Marta est l'une des diffuseurs les plus influentes en espagnol lorsqu'on parle de microbiote, d'hormones et de ménopause, et son message est clair : la beauté ne commence pas sur la peau, elle commence bien plus tôt. « Aujourd'hui, nous savons qu'environ 60% de la santé de notre peau dépend de nos intestins et de nos hormones, pas des cosmétiques. Et probablement, bientôt, nous dirons que c'est encore plus », a-t-il expliqué dans le podcast 'A lo grande' de Marian Gamboa.

La beauté commence de l'intérieur

Lorsque Marta parle de « matière première », elle fait référence à quelque chose d’aussi fondamental que l’alimentation et les habitudes quotidiennes. « Si vous ne donnez pas à votre corps les nutriments nécessaires pour construire de bonnes parois cellulaires, comment allez-vous créer une peau saine ou des mèches de cheveux solides ? » demande-t-il. La peau et les cheveux sont encore des tissus vivants et leur qualité dépend directement de ce qui se passe à l’intérieur de notre corps.

Un concept clé entre ici en jeu : l’épigénétique. Au-delà de la génétique dont nous héritons, nous avons une influence sur une grande partie de notre santé. « Nos habitudes, l’environnement, la façon dont nous mangeons, dont nous dormons… tout cela pèse plus que nous ne le pensons », dit-il.

Ce sont les pires habitudes pour votre peau et vos cheveux

Si l'on demande à Marta León un classement des habitudes qui abîment le plus notre peau et nos cheveux, la première place est très claire : le tabac. «C'est un perturbateur hormonal brutal», explique-t-il.

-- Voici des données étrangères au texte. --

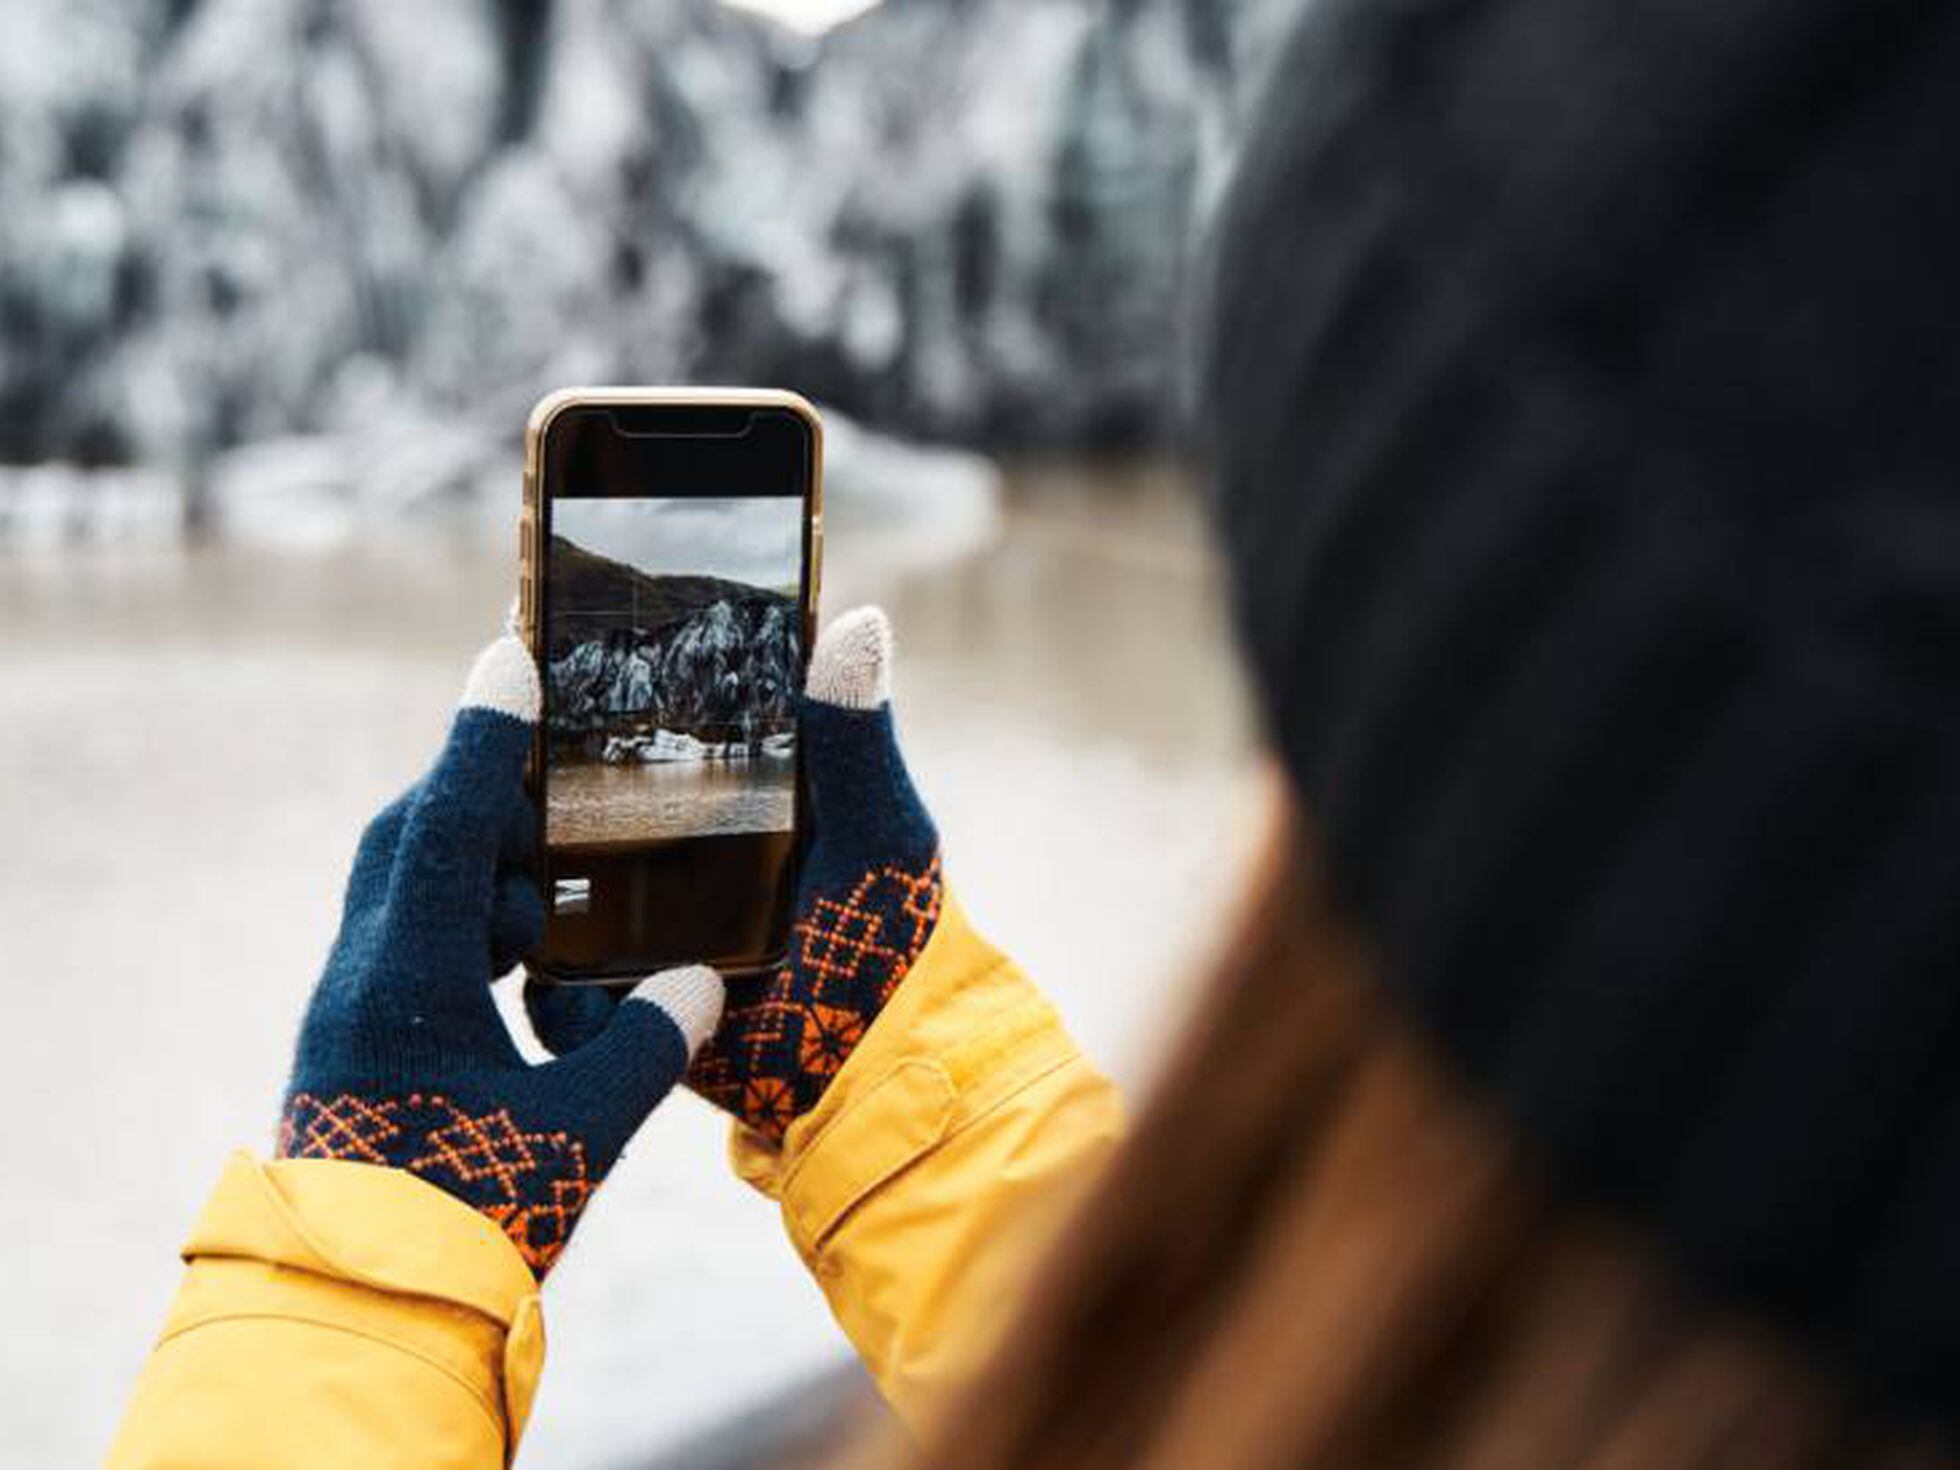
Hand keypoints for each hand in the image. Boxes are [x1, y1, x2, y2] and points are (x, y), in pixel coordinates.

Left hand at [279, 634, 723, 1275]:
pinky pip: (410, 941)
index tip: (511, 655)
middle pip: (407, 840)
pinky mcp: (363, 1044)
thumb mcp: (579, 1130)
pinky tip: (523, 956)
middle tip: (555, 791)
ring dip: (475, 867)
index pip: (443, 825)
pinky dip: (466, 922)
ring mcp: (354, 1010)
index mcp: (406, 980)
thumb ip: (649, 1045)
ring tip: (551, 885)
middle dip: (478, 798)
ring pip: (404, 891)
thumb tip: (704, 984)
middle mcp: (364, 978)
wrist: (365, 1314)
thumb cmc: (468, 1221)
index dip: (484, 736)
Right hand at [523, 607, 941, 1141]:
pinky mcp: (616, 1010)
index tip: (527, 638)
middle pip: (555, 812)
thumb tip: (860, 619)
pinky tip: (549, 969)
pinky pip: (550, 993)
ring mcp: (628, 936)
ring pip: (531, 894)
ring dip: (506, 877)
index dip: (573, 697)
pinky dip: (539, 981)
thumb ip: (853, 738)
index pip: (622, 737)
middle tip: (484, 756)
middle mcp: (658, 862)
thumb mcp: (876, 831)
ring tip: (499, 858)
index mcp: (713, 803)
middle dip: (514, 790)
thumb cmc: (891, 938)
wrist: (883, 1072)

Fumer déshydrate, génère une inflammation et oblige l'organisme à dépenser des ressources pour éliminer les toxines au lieu de les allouer à la régénération de la peau ou des cheveux.

Et les cigarettes électroniques ? « Ce n'est pas de l'air pur. Ce n'est pas ce que la nature a prévu pour notre corps », souligne-t-il. Même s’il n’y a pas de combustion, ils continuent d’introduire des substances qui altèrent l’équilibre hormonal et le microbiote.

Sur la liste noire figurent également l'alcool, inflammatoire, déshydratant et grand ennemi du foie, l'excès de café (plus de trois tasses par jour commence à faire des ravages) et, bien sûr, le sucre et les aliments ultra-transformés. « Ils enflamment, déshydratent et détériorent la qualité des tissus. Le sucre n'est bon à rien », affirme-t-il sans détour.

Le mal dormir est également perceptible (et beaucoup)

Un autre grand ennemi de la beauté que l’on a tendance à sous-estimer est le repos. Le manque de sommeil ne nous laisse pas seulement des cernes : il affecte directement la régénération cellulaire et hormonale. Aux États-Unis, il existe un concept très curieux appelé « sommeil réparateur », qui fait référence à ce temps de repos supplémentaire dont le corps a besoin pour régénérer la peau et les cheveux.

« Les personnes qui dorment peu ont tendance à avoir des cheveux en moins bonne santé, une peau de moins bonne qualité et des cheveux gris encore plus précoces », explique Marta. Le sommeil n’est pas un luxe, il fait partie du traitement.

Microbiote : la pharmacie interne de votre corps

Mais s’il y a un concept qui traverse tout le discours de Marta León, c’est bien le microbiote. «Cela influence presque tout, c'est comme un département horizontal au sein du corps», explique-t-il. Non seulement il aide à digérer et à absorber les nutriments, mais il régule l’inflammation et participe à la synthèse de substances clés de la peau comme le collagène.

Lorsque le microbiote est déséquilibré, l’inflammation augmente et cela se répercute directement sur la peau et les cheveux : plus de chute de cheveux, moins de brillance, plus de sensibilité. « Les personnes les plus enflammées ont tendance à avoir des cheveux en moins bonne santé », souligne-t-il.

Tout cela signifie-t-il qu’il faut jeter nos crèmes à la poubelle ? Du tout. Marta ne diabolise pas la cosmétique, mais la remet à sa place. « La combinaison de bons produits avec un bon travail interne est la clé. Si vous ne faites qu'une seule partie, ce n'est pas suffisant. »

La conclusion est aussi claire que libératrice : la beauté ne consiste pas à accumuler des produits, mais à veiller à l’équilibre. Et peut-être, juste peut-être, que la prochaine fois qu'une crème ne fonctionnera pas pour nous, la solution ne sera pas de changer de marque… mais de regarder un peu plus à l'intérieur.